It’s likely that many beef producers outside Oklahoma won’t remember last year’s election, where Question 777, an effort to establish a right-to-farm law in the Sooner State, was defeated. Ag groups went head to head with the Humane Society of the United States (HSUS) and were outspent and outshouted in the campaign to protect the rights of agricultural producers in the state.

That bit of history brings us to this week, when the Organization for Competitive Markets (OCM) and R-CALF USA announced that  Oklahoma members of the two groups joined together to file with the Oklahoma Supreme Court an application for original jurisdiction requesting the court enter a declaratory judgement and prohibit the Oklahoma Department of Agriculture, Food and Forestry from certifying the Oklahoma beef producer referendum on a state-wide beef checkoff program according to a joint news release from the two organizations. You can read the news release here.

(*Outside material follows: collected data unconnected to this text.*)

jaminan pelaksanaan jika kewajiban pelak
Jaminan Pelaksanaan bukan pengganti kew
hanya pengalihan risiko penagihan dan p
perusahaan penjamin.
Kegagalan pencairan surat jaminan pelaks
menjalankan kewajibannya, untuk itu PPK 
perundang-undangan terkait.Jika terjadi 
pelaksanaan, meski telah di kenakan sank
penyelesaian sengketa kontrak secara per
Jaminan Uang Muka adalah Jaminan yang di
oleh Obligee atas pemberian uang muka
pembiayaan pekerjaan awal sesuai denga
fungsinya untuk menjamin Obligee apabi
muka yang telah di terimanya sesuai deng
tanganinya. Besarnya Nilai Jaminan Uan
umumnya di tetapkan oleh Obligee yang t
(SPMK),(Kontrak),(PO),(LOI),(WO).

The connection between last year’s effort and this lawsuit? The same lawyer who led the opposition to Question 777 is representing OCM and R-CALF in this lawsuit.

That should put an arch in any thinking person’s eyebrows.

Just so there isn’t any confusion, BEEF has supported the beef checkoff from the very beginning. I went to work at the Texas Cattle Feeders Association in 1985, just as the effort went into gear that brought us our present $1-per-head national beef checkoff. In a small way, I helped campaign for passage of the referendum and take pride in the fact that we were able to implement a self-help program that has done a remarkable job in keeping beef on consumers’ plate.

That’s why it saddens me to see groups like OCM and R-CALF try to destroy a program that has done so much good for the entire beef business. And all because they want to ultimately destroy NCBA. As I’ve said before, I don’t understand that kind of hate. 

Oklahoma ag groups reacted strongly to the lawsuit. In a joint statement, Oklahoma agriculture said, “The Oklahoma agriculture community is confident in the process used by Oklahoma cattle producers and the Oklahoma Department of Agriculture in preparation for the upcoming referendum. We stand against an effort led by radical activist organizations and their anti-agriculture agenda.”

So too, I suspect, do a majority of beef producers not just in Oklahoma but around the country.

This effort to deny Oklahoma beef producers the right to vote on a state-led beef checkoff program is flat out un-American. Beef producers who care about the future of our business should find the action disgusting.

So here’s the question: If this effort is successful in Oklahoma, will your state be next? Will you be denied your constitutional rights by a small group of malcontents who are willing to sell out the entire beef business?

Let’s all join the majority of beef producers in Oklahoma and encourage a “yes” vote on Nov.1.